◆ **Exercise**: Reproduce the material word for word, from its first line up to and including the line that contains "In just a few".

Extracted records
■ ■ ■ ■ ■ ■ ■
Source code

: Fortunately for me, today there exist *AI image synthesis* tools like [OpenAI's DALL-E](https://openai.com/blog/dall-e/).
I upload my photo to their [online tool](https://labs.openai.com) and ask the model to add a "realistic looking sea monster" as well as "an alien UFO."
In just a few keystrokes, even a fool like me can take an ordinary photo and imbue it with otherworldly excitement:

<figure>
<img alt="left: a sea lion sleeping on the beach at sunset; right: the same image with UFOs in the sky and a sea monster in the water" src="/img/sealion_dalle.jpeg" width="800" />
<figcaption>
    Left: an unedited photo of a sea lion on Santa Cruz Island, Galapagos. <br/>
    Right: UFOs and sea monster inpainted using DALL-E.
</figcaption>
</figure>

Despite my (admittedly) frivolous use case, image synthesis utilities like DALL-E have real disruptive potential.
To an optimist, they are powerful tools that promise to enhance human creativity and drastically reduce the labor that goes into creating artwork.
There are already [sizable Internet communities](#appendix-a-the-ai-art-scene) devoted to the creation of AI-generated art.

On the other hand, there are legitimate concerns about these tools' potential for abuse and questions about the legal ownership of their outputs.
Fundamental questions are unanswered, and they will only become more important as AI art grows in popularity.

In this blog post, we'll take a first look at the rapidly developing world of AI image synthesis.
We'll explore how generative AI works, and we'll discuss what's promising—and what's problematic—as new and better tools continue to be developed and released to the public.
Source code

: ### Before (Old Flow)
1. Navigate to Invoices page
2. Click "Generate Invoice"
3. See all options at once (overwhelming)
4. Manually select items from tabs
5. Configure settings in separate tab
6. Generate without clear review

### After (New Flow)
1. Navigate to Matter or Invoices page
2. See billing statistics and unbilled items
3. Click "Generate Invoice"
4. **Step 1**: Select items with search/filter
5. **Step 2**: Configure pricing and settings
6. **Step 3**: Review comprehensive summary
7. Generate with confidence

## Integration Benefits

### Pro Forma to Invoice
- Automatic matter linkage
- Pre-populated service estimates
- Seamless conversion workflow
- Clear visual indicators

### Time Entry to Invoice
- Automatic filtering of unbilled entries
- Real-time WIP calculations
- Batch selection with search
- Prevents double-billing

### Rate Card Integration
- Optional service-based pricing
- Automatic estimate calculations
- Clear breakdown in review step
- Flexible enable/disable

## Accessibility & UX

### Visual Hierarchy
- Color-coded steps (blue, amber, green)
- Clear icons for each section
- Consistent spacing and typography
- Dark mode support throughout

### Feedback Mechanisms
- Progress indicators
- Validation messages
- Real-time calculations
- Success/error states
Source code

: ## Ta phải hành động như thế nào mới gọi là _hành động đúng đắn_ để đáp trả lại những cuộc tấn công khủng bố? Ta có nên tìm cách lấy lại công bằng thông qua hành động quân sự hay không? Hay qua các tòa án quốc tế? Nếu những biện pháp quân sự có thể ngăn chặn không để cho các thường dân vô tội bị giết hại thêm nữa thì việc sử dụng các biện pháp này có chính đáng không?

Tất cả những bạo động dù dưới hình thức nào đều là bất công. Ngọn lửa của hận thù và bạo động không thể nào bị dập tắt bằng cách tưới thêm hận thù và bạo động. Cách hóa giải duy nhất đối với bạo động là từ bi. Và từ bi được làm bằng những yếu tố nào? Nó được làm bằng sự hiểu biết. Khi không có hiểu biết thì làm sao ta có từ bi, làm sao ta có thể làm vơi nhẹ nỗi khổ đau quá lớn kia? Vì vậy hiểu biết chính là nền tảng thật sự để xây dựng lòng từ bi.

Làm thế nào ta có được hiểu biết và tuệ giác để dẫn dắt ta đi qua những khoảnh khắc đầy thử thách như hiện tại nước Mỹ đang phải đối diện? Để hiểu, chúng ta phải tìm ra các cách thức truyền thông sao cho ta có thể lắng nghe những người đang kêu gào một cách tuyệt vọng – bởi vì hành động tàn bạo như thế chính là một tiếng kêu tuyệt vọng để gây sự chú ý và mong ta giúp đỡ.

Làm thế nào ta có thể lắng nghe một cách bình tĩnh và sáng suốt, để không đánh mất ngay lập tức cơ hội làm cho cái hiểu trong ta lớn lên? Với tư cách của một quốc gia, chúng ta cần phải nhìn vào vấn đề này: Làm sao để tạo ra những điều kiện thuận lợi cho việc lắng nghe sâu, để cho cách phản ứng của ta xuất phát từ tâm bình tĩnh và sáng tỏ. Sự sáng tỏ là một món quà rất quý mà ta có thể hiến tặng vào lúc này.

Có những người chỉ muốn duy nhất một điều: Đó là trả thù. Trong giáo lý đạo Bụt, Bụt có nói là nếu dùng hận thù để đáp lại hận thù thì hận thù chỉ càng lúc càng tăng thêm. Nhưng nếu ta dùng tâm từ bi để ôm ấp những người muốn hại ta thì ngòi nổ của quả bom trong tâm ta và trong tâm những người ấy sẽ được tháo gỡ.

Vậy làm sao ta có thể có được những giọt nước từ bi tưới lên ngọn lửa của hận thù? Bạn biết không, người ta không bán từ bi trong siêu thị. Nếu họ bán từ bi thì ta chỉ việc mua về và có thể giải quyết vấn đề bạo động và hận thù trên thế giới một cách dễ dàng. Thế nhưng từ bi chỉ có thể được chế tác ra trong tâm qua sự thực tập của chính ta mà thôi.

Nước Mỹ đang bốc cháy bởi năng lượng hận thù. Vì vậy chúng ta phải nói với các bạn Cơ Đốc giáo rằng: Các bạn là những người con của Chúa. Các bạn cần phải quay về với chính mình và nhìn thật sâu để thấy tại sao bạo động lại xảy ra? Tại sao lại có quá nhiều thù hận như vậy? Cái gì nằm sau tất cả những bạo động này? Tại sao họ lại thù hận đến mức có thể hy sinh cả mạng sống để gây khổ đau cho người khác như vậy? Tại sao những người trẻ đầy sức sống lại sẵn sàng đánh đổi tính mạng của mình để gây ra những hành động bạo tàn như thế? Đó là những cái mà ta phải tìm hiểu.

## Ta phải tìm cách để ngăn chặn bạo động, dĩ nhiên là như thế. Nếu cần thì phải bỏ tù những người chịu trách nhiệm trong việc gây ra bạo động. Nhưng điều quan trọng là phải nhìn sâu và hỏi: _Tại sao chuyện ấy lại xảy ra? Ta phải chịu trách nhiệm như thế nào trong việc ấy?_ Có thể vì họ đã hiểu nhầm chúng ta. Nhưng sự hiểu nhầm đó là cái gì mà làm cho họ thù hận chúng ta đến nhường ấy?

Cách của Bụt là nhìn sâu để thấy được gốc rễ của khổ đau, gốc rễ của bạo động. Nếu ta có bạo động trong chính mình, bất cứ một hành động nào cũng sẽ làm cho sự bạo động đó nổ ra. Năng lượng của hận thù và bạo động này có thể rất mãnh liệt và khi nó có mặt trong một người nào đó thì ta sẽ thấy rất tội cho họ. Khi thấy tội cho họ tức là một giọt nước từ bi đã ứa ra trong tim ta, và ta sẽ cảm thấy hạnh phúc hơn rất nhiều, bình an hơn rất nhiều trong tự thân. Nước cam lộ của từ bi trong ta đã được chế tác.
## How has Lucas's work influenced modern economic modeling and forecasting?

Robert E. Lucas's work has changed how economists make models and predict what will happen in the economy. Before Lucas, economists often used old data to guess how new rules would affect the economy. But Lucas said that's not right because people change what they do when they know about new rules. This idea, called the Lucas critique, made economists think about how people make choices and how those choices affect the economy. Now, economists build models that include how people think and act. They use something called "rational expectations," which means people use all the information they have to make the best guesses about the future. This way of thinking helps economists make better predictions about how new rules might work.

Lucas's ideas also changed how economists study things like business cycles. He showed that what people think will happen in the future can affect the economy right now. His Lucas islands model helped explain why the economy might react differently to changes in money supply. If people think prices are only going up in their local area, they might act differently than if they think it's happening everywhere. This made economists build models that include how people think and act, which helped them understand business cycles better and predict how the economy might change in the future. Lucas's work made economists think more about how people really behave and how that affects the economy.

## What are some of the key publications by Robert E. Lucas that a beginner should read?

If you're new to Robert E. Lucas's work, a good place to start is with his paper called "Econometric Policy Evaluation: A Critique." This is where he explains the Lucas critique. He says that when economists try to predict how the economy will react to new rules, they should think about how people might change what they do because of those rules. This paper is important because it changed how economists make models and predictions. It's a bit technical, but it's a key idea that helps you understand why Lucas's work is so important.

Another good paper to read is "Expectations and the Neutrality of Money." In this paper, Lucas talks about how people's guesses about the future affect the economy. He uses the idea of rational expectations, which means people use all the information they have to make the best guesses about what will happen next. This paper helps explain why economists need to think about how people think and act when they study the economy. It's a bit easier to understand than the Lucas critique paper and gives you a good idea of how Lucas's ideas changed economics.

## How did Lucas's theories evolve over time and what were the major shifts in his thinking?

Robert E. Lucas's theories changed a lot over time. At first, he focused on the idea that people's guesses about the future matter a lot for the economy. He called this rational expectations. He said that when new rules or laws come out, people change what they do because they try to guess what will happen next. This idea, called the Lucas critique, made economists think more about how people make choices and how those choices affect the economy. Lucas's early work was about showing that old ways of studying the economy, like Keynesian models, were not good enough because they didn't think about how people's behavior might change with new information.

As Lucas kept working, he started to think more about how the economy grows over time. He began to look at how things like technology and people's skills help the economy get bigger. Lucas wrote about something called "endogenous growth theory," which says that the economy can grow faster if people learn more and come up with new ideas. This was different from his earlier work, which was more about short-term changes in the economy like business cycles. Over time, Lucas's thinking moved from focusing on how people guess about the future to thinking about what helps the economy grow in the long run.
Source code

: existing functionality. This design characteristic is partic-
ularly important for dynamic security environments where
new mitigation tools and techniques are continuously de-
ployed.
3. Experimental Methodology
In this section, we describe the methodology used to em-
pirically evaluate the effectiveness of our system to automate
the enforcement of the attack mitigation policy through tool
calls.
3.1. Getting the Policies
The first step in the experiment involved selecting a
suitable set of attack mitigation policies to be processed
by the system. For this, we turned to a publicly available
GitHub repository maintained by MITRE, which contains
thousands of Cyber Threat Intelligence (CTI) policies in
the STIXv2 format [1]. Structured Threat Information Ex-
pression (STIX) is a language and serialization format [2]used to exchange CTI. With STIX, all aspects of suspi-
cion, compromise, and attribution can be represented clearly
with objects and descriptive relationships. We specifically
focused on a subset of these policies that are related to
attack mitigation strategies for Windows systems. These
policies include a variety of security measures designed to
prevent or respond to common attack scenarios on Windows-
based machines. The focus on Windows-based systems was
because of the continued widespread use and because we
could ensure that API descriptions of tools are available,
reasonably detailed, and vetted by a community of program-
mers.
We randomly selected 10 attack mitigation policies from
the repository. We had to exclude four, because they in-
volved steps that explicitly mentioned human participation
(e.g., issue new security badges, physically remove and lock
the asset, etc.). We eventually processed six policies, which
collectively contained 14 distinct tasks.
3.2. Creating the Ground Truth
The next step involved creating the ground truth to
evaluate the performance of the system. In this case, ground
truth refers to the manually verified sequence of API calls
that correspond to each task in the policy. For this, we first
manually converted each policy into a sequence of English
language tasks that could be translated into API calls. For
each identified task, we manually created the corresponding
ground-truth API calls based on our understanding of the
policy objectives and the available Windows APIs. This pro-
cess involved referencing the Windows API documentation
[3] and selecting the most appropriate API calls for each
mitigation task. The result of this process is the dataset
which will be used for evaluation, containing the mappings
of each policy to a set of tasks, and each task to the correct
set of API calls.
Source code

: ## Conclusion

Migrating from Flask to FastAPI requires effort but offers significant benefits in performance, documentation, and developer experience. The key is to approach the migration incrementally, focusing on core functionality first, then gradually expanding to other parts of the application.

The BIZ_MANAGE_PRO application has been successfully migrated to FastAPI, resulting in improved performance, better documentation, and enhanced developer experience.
■ ■ ■ ■ ■ ■ ■
◆ **Your response**:
Source code

: Fortunately for me, today there exist *AI image synthesis* tools like [OpenAI's DALL-E](https://openai.com/blog/dall-e/).
I upload my photo to their [online tool](https://labs.openai.com) and ask the model to add a "realistic looking sea monster" as well as "an alien UFO."
In just a few keystrokes, even a fool like me can take an ordinary photo and imbue it with otherworldly excitement:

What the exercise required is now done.